Un dibattito televisivo a Trieste (porto sul quale si è focalizzato l’interesse di Pechino e scalo considerato la porta preferenziale di accesso ai mercati dell’est europeo accreditati di maggiori potenzialità di crescita economica e produttiva) ha acceso i riflettori su queste tematiche, facendo emergere dal confronto fra esperti di geopolitica, traffici marittimi, operatori portuali e intermodali e Autorità di sistema, alcune indicazioni importanti di prospettiva.
Il fatto che Trieste rappresenti un unicum nazionale anche dal punto di vista dei traffici è emerso con decisione evidenziando, nel confronto con gli altri porti nazionali, la forte preminenza di traffico internazionale. I competitors per Trieste – è stato evidenziato – non sono quindi i porti nazionali, ma i grandi scali del Nord Europa e i vicini porti esteri di Koper e di Rijeka. Ma a fronte di questo ruolo, l’atteggiamento dello Stato nei confronti del porto di Trieste resta quello di cronica sottovalutazione: ed è paradossale visto che lo Stato da anni, grazie al porto, incassa tasse, diritti portuali, Iva sulle merci, ovvero un flusso e un beneficio per l’erario che mai potrebbe spostarsi su altri scali nazionali ma andrebbe a totale beneficio di porti e Stati esteri.
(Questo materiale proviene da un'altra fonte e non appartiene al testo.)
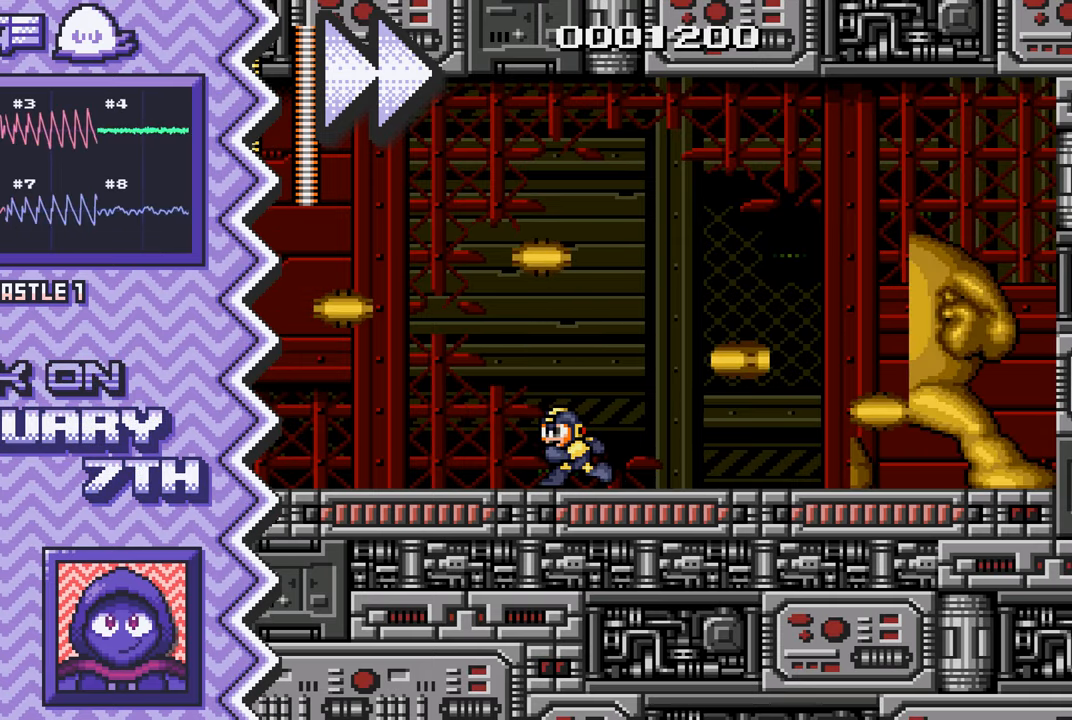
{"buttons": ["B"], "events": [[117, "X", "up"], [234, "A", "down"], [351, "A", "up"], [468, "B", "down"]]}
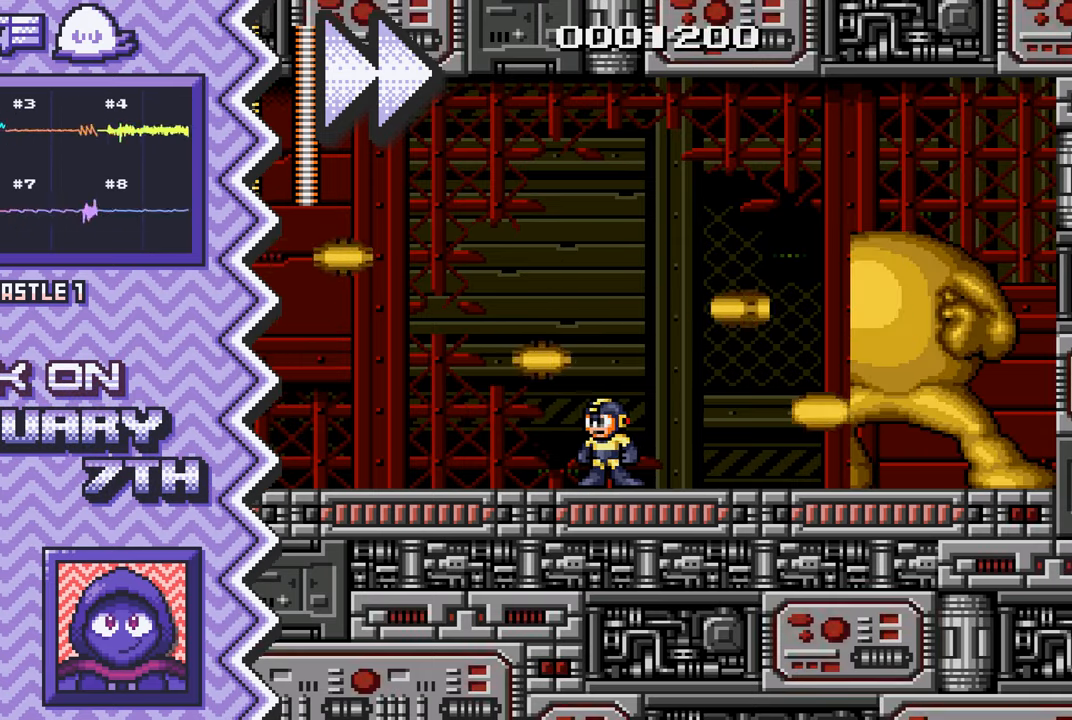
{"buttons": ["X"], "events": [[100, "B", "up"], [217, "Y", "down"], [334, "Y", "up"], [450, "X", "down"]]}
Il dibattito, al quale hanno partecipato fra gli altri l’economista Giulio Sapelli, Zeno D’Agostino (Presidente dell’Autorità di sistema portuale), Davide Burani (Direttore public affairs dell’American Chamber of Commerce in Italia), Cesare Moscati (Direttore della Camera di Commercio Italia-Israele) oltre a Fabrizio Zerbini (chairman del Trieste Marine Terminal), Enrico Samer (Presidente dell’omonimo Gruppo) e Angelo Aulicino (Direttore generale di Alpe Adria), si è focalizzato quindi sul ruolo di totale autonomia che Trieste dovrà tutelare, rifiutando la prospettiva (forse anche allettante in tema di investimenti) di svolgere un ruolo analogo a quello del Pireo, porto greco ormai colonia della Cina.